欧州のTOP20クラブの収益をレポートしている「フットボールマネーリーグ2021」を見ると、昨シーズンの決算が過去5年で最悪の数字となったのは、マンチェスター・ユナイテッド、アーセナル、シャルケ04の3クラブだけです。彼らの共通項は「スタジアムの収容力が高い」「CL出場権を逃した」「高値で売れる選手がいなかった」。なかでも最も厳しい数字だったのは、欧州のTOP10から陥落したガナーズです。
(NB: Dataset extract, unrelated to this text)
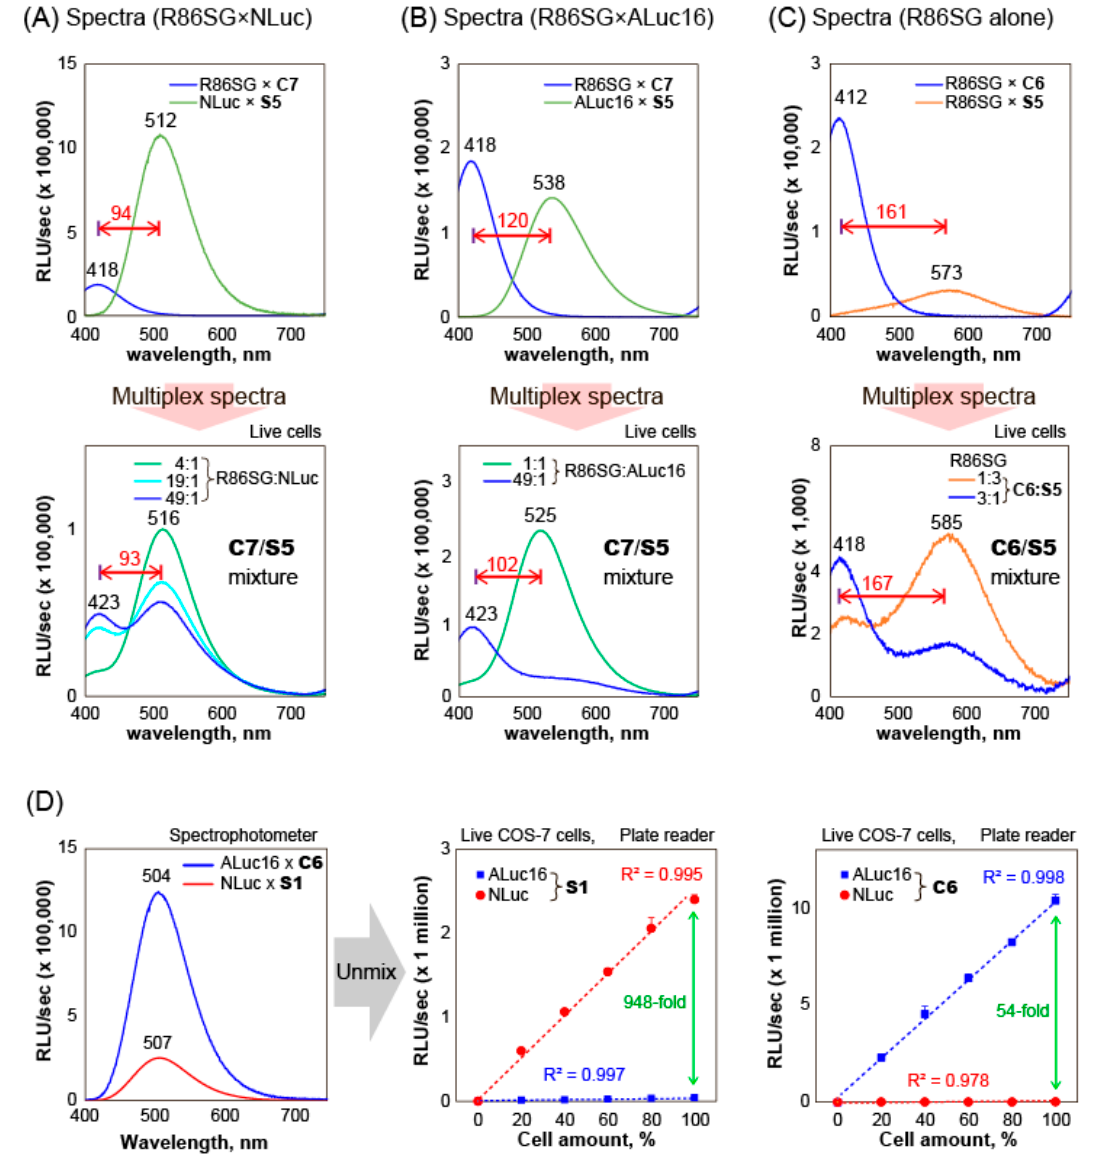
Figure 4. Separation of the BL signals in multiplex reporter systems ( A ) The BL spectra of multiple reporter systems consisting of R86SG and NLuc. The BL spectra were developed by C7 and S5 . The upper panel shows respective BL spectra of R86SG and NLuc, and the bottom panel demonstrates the BL spectra of the mixtures of R86SG- and NLuc-containing cells in different ratios. ( B ) The BL spectra of multiple reporter systems consisting of R86SG and ALuc16. The BL spectra were developed by C7 and S5 . The upper panel shows respective BL spectra of R86SG and ALuc16, and the bottom panel demonstrates the BL spectra of the mixtures of R86SG- and ALuc16-containing cells in different ratios. ( C ) The BL spectral variation of R86SG according to the substrates, C6 and S5 . The upper panel shows respective BL spectra of R86SG with C6 and S5 , and the bottom panel demonstrates the BL spectra of R86SG-containing cells that were developed by the mixture of C6 and S5 . ( D ) Separation of the BL signals of ALuc16 and NLuc based on the specificity of C6 and S1 . The left panel is the BL spectra of ALuc16 and NLuc in the presence of C6 and S1 . The left panel reveals that the spectra have completely superimposed each other. The middle and right panels indicate the quantitative feature of the BL signals of COS-7 cells NLuc or ALuc16 in the presence of an access level of C6 or S1 . The CTZ analogues C6 and S1 selectively luminesce with NLuc and ALuc16,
COVID-19のパンデミックの影響で、マッチデー収入は18%減、テレビ放映権料は36%減。今までさぼり気味だったスポンサー開拓が順調だったため、コマーシャル収入は29%UP(欧州TOP20で2番めの伸び率)となりましたが、総収入は13%ダウンでした。2015-16シーズンは、アーセナルの売上が4億6900万ポンドでトッテナムは2億8000万ポンドでしたが、2019-20シーズンはトッテナムの4億4600万ポンドに対してアーセナルは3億8800万ポンドと完全に逆転。「保証はないとわかっていても、アーセナルとその未来を守るために取り残されたくなかった」と言い訳をしたクラブは、欧州スーパーリーグの招待状に抗うことはできなかったのでしょう。

プレミアリーグのビッグ6のなかで、近年最も経営努力が足りなかったのはアーセナルでした。マンチェスター・ユナイテッドはスポンサー開拓に注力し、リヴァプールとマンチェスター・シティは敏腕ディレクターと名将の招聘によってプレミアリーグ&チャンピオンズリーグの上位に君臨。ユースを強化したチェルシーは、大勢の若手を国内外に貸し出すウェストロンドン人材派遣サービスを展開し、トッテナムは選手の売買とCLファイナル進出で高い収益を得ています。

これに対して、グーナーのシーズンチケットという「お布施」に頼っていたガナーズは、選手の売却もコマーシャル収入の改善もうまくいかず。CL出場権を逃しては補強資金が目減りし、さらに不振に陥る悪循環にはまっていました。今回の欧州スーパーリーグ騒動における失態は、これぞ「貧すれば鈍する」。プレミアリーグで最も高額なチケットを買ってくれるサポーターを大事にするべきだったクラブが、事もあろうにトップクライアントを激怒させてしまいました。

マンチェスター・ユナイテッドは、エド・ウッドワードCEOの年内辞任を発表しています。この件は欧州スーパーリーグとは無関係ですが、結果的には問題を収束させて新たな改革に着手する節目になりそうです。アーセナルのスタン・クリエンケにも、けじめが必要でしょう。売上の大幅ダウンと欧州スーパーリーグにおけるジャッジミスは、グローバル企業なら株主に社長交代を要求されるレベルの失政だと思います。